■ **EXCERPT**:
MYSQL HA (HIGH AVAILABILITY) CLUSTER

 

In the following article I have summarized some steps and hints to set-up a MySQL active/passive fail-over Cluster also sometimes called MySQL HA.

With such a set-up you can achieve a 99.99% (4×9) HA set-up for MySQL (52 minutes downtime per year). The same procedure also works for PostgreSQL, Oracle and other database systems running on Linux (DRBD runs on Linux only).

THE CONCEPT

The concept of an active/passive fail-over Cluster is the following:

  • You have 2 servers (also called nodes).
  • They communicate over a cluster software (HeartbeatCorosyncOpenAISRed Hat Cluster Suite).
  • They are running on DRBD or have a shared storage (SANNAS) connected to both nodes.
  • MySQL is only running on ONE node (active), the other node does nothing (passive).
  • You reach MySQL over a Virtual IP (VIP)

■ **RECORDS PROVIDED**:
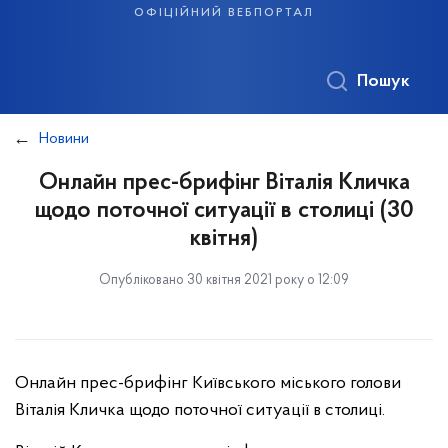
офіційний вебпортал
Пошук
Новини
Онлайн прес-брифінг Віталія Кличка
щодо поточної ситуації в столиці (30
квітня)
Опубліковано 30 квітня 2021 року о 12:09
Онлайн прес-брифінг Київського міського голови
Віталія Кличка щодо поточної ситуації в столиці.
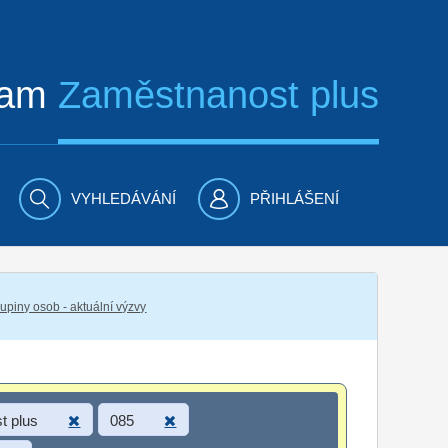
ram
Zaměstnanost plus
VYHLEDÁVÁNÍ
PŘIHLÁŠENÍ
piny osob - aktuální výzvy
t plus
085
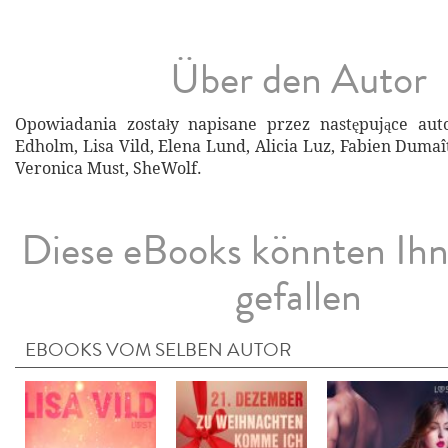
Über den Autor
Opowiadania zostały napisane przez następujące aut
Edholm, Lisa Vild, Elena Lund, Alicia Luz, Fabien Dumaî
Veronica Must, SheWolf.
Diese eBooks könnten Ih
gefallen
EBOOKS VOM SELBEN AUTOR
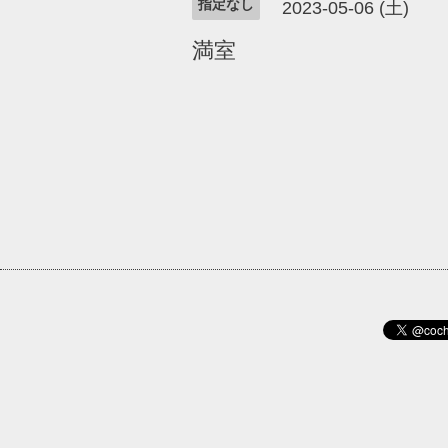
指定なし
2023-05-06 (土)
満室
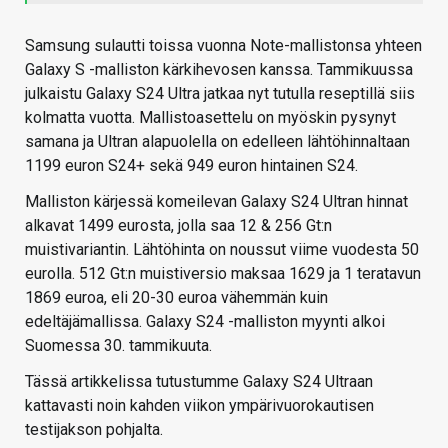
Samsung sulautti toissa vuonna Note-mallistonsa yhteen
Galaxy S -malliston kärkihevosen kanssa. Tammikuussa
julkaistu Galaxy S24 Ultra jatkaa nyt tutulla reseptillä siis
kolmatta vuotta. Mallistoasettelu on myöskin pysynyt
samana ja Ultran alapuolella on edelleen lähtöhinnaltaan
1199 euron S24+ sekä 949 euron hintainen S24.
Malliston kärjessä komeilevan Galaxy S24 Ultran hinnat
alkavat 1499 eurosta, jolla saa 12 & 256 Gt:n
muistivariantin. Lähtöhinta on noussut viime vuodesta 50
eurolla. 512 Gt:n muistiversio maksaa 1629 ja 1 teratavun
1869 euroa, eli 20-30 euroa vähemmän kuin
edeltäjämallissa. Galaxy S24 -malliston myynti alkoi
Suomessa 30. tammikuuta.
Tässä artikkelissa tutustumme Galaxy S24 Ultraan
kattavasti noin kahden viikon ympärivuorokautisen
testijakson pohjalta.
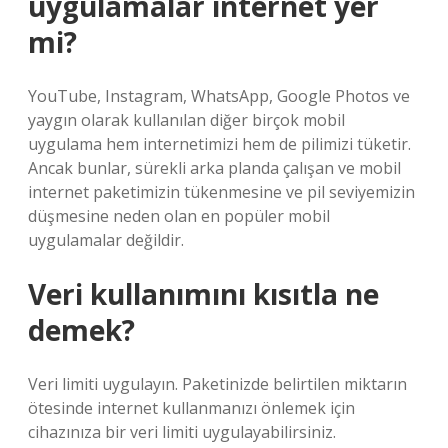
uygulamalar internet yer
mi?
YouTube, Instagram, WhatsApp, Google Photos ve
yaygın olarak kullanılan diğer birçok mobil
uygulama hem internetimizi hem de pilimizi tüketir.
Ancak bunlar, sürekli arka planda çalışan ve mobil
internet paketimizin tükenmesine ve pil seviyemizin
düşmesine neden olan en popüler mobil
uygulamalar değildir.
Veri kullanımını kısıtla ne
demek?
Veri limiti uygulayın. Paketinizde belirtilen miktarın
ötesinde internet kullanmanızı önlemek için
cihazınıza bir veri limiti uygulayabilirsiniz.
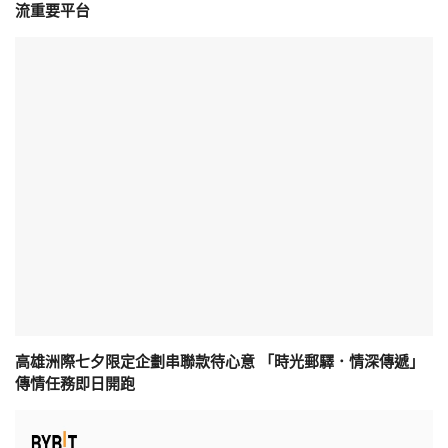
流重要平台
高雄洲際七夕限定企劃串聯款待心意 「時光郵驛．情深傳遞」
傳情任務即日開跑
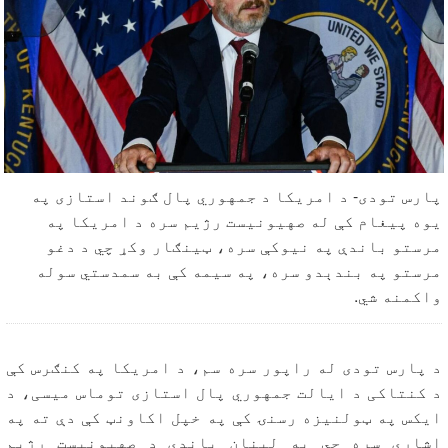
پارس تودی- د امریکا د جمهوري پال ګوند استازی په
یوه پیغام کې له صهیونیست رژیم سره د امریکا په
مرستو باندې په نیوکې سره، ټینګار وکړ چي د دغو
مرستو په بندېدو سره، په سیمه کې به سمدستي سوله
واکمنه شي.
د پارس تودی له راپور سره سم، د امریکا په کنګرس کې
د کنتاکی د ایالت جمهوري پال استازی توماس میسی، د
ایکس په ټولنیزه رسنۍ کې په خپل اکاونټ کې دې ته په
اشارې سره چي په لبنان باندې د صهیونیست رژیم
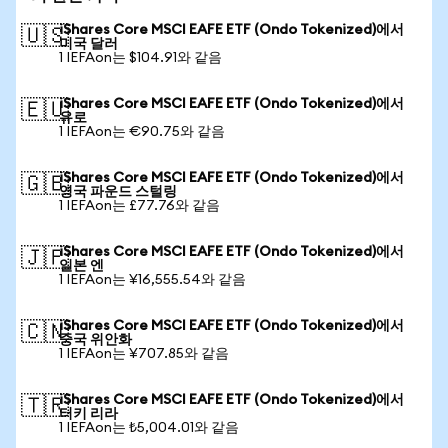
iShares Core MSCI EAFE ETF (Ondo Tokenized)에서
🇺🇸
미국 달러
1 IEFAon는 $104.91와 같음
iShares Core MSCI EAFE ETF (Ondo Tokenized)에서
🇪🇺
유로
1 IEFAon는 €90.75와 같음
iShares Core MSCI EAFE ETF (Ondo Tokenized)에서
🇬🇧
영국 파운드 스털링
1 IEFAon는 £77.76와 같음
iShares Core MSCI EAFE ETF (Ondo Tokenized)에서
🇯🇵
일본 엔
1 IEFAon는 ¥16,555.54와 같음
iShares Core MSCI EAFE ETF (Ondo Tokenized)에서
🇨🇳
중국 위안화
1 IEFAon는 ¥707.85와 같음
iShares Core MSCI EAFE ETF (Ondo Tokenized)에서
🇹🇷
터키 리라
1 IEFAon는 ₺5,004.01와 같음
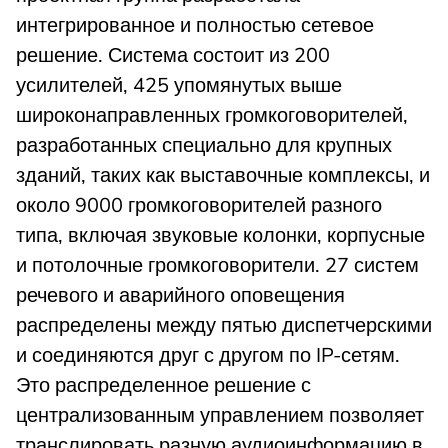
интегрированное и полностью сетевое
решение. Система состоит из 200
усилителей, 425 упомянутых выше
широконаправленных громкоговорителей,
разработанных специально для крупных
зданий, таких как выставочные комплексы, и
около 9000 громкоговорителей разного
типа, включая звуковые колонки, корпусные
и потолочные громкоговорители. 27 систем
речевого и аварийного оповещения
распределены между пятью диспетчерскими
и соединяются друг с другом по IP-сетям.
Это распределенное решение с
централизованным управлением позволяет
транслировать разную аудиоинформацию в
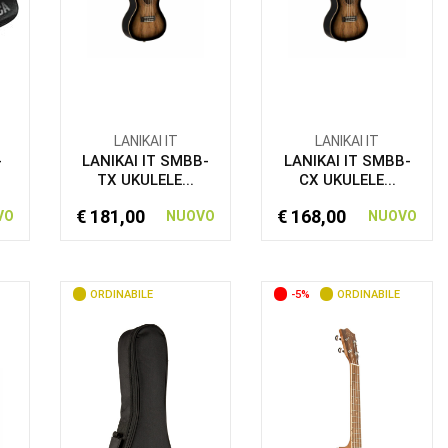
LANIKAI IT
LANIKAI IT
-
LANIKAI IT SMBB-
LANIKAI IT SMBB-
TX UKULELE...
CX UKULELE...
€ 181,00
€ 168,00
VO
NUOVO
NUOVO
ORDINABILE
-5%
ORDINABILE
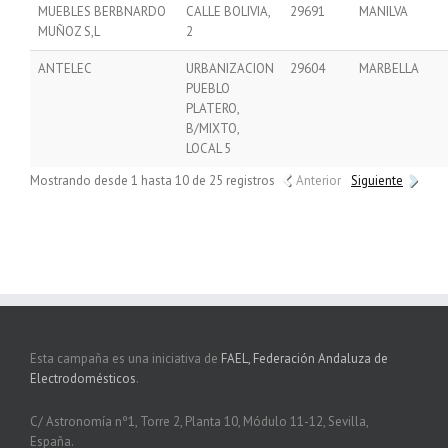
MUEBLES BERBNARDO
CALLE BOLIVIA,
29691
MANILVA
MUÑOZ S,L
2
ANTELEC
URBANIZACION
29604
MARBELLA
PUEBLO
PLATERO,
B/MIXTO,
LOCAL 5
Mostrando desde 1 hasta 10 de 25 registros
Anterior
Siguiente
Esta campaña es una iniciativa de
FAEL, Federación Andaluza de
Electrodomésticos
.
C/ Astronomía nº1, Torre 2, Planta 10, Módulo 11-12, Sevilla,
España.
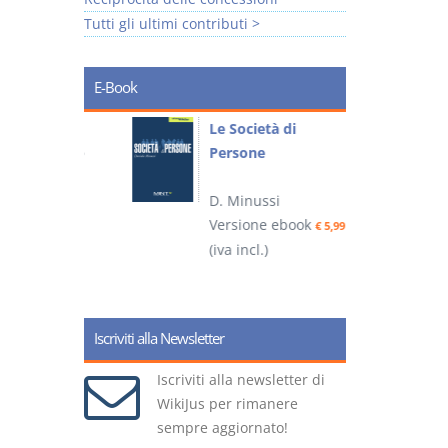
Tutti gli ultimi contributi >
E-Book
io
Le Società di
I
Persone
 alla legge
D. Minussi
– D.
Versione ebook
(
€ 5,99
(iva incl.)
ook
€ 6,99
Iscriviti alla Newsletter
Iscriviti alla newsletter di
WikiJus per rimanere
sempre aggiornato!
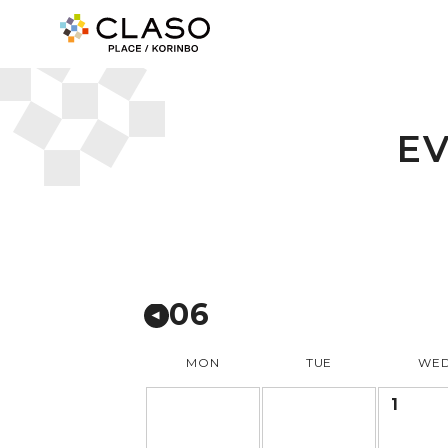
E
06
MON
TUE
WE
1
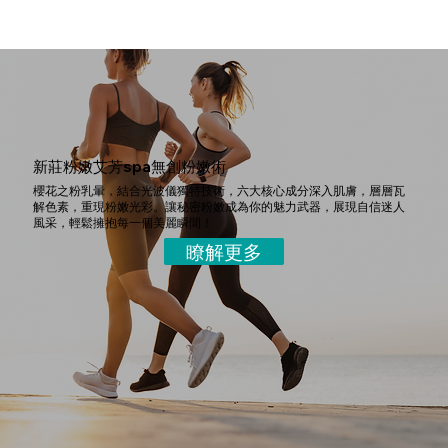
新莊粉嫩艾芳spa無創粉嫩術
櫻花之粉乳暈，結合光波儀獨特技術，六大核心成分深入肌膚，層層瓦
解色素，重現粉嫩光彩。讓秘密粉嫩成為你的魅力武器，展現自信迷人
風采，輕鬆擁抱每一個美麗瞬間！
瞭解更多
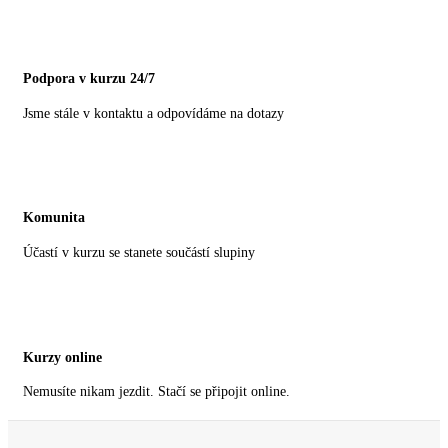
Podpora v kurzu 24/7
Jsme stále v kontaktu a odpovídáme na dotazy
Komunita
Účastí v kurzu se stanete součástí slupiny
Kurzy online
Nemusíte nikam jezdit. Stačí se připojit online.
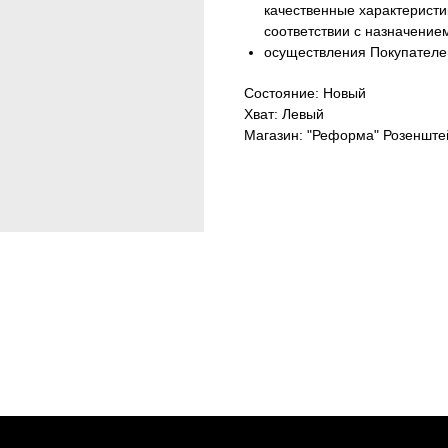
качественные характеристи
соответствии с назначение
осуществления Покупателе
Состояние: Новый
Хват: Левый
Магазин: "Реформа" Розенште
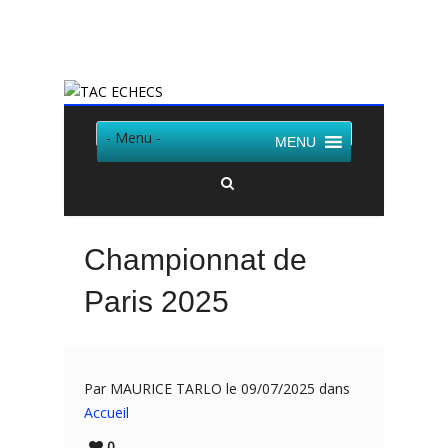
Twitter
Facebook
- Menu -
MENU
Championnat de
Paris 2025
Par MAURICE TARLO le 09/07/2025 dans
Accueil
0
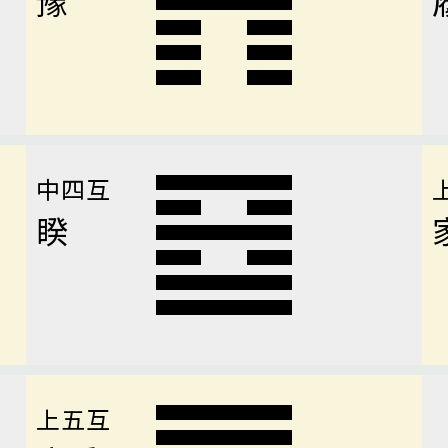
中四互
睽
上五互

■ **TASK PROMPT**: Copy out the MySQL high-availability article word for word, starting at "With such a" and ending at "on Linux only).".

■ **ANSWER SECTION**:
With such a set-up you can achieve a 99.99% (4×9) HA set-up for MySQL (52 minutes downtime per year). The same procedure also works for PostgreSQL, Oracle and other database systems running on Linux (DRBD runs on Linux only).